Tierney, science and the masculinist POV

July 15, 2010

Let me expand a little on the abbreviated critique of John Tierney in my last post. Back when his “more men than women are really, really good at math and science” story was making the rounds on the science blogs and Twitter, Chris Mims pointed out how bad Tierney is on climate change. See here and here. I tweeted something to the effect that Tierney thinks men make good mathematicians but bad climate scientists.

I think Tierney’s schizophrenia captures something significant about how conservative men of a certain age process science. Like the late Pops Minkel, they overvalue logic, certainty and control. Their paradigms for science are 20th century particle physics and the space program. To them, the scientific method is to pick apart the world, put it back together with new bits added and then build a really impressive machine based on the new bits. If you can’t put back together what you’ve picked apart, then it’s not science.

That’s why I’d be willing to bet there’s a strong correlation between where men like Tierney stand on climate change and where they stand on string theory. String theory tells us we live in one corner of a vast multiverse but gives us no sure way to confirm that belief. Climate science tells us Earth is warming dangerously but can’t give us reproducible, particle physics-style experiments to tell us so. They both frustrate the notion that an individual mind acting in isolation can solve any scientific problem.

What would Richard Feynman say? That’s what a Tierney type might ask himself when grappling with string theory or climate change. The individual human (read: white male) mind can solve any problem worth solving, after all, if only one is smart (read: male) enough. Hence the fetishization of Feynman, who was really, really good at solving math and science problems. We know Feynman expressed doubt that string theory was on the right track. And Freeman Dyson came as close to expressing Feynman’s views on climate change as we’re likely to get. (Although consulting the Ouija board would be soooo Feynman of us.)

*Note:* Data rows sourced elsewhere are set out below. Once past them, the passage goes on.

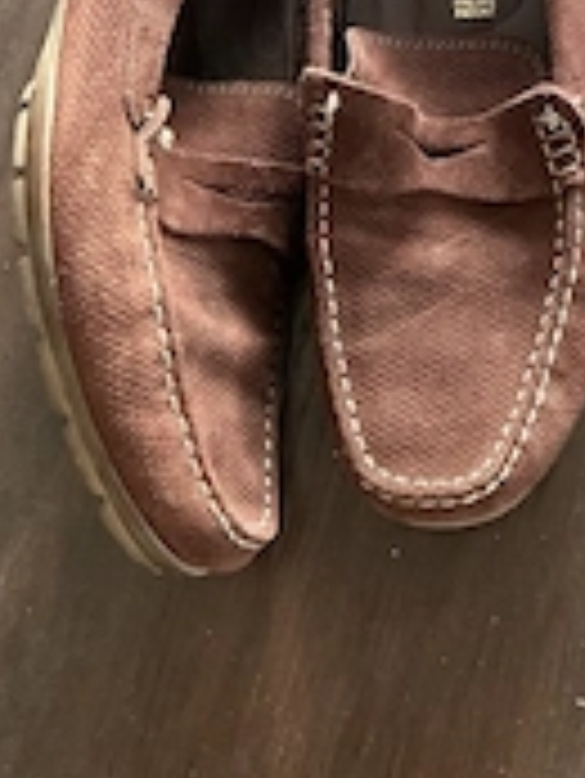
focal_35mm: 67
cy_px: 63
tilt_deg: -72.5
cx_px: 405
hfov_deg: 21.8
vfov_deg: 27.8
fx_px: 1508
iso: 200
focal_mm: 3
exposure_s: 1/40
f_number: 1.8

String theory and climate change affirm an uncomfortable truth for the Tierney type: all we can do in the face of these problems is to accept the collective judgment of the experts who’ve immersed themselves in the relevant subject matter. As with God, you can’t prove string theory or the course of climate change beyond the nth decimal point of doubt. All you can do is have faith in your fellow beings and hang on for the ride.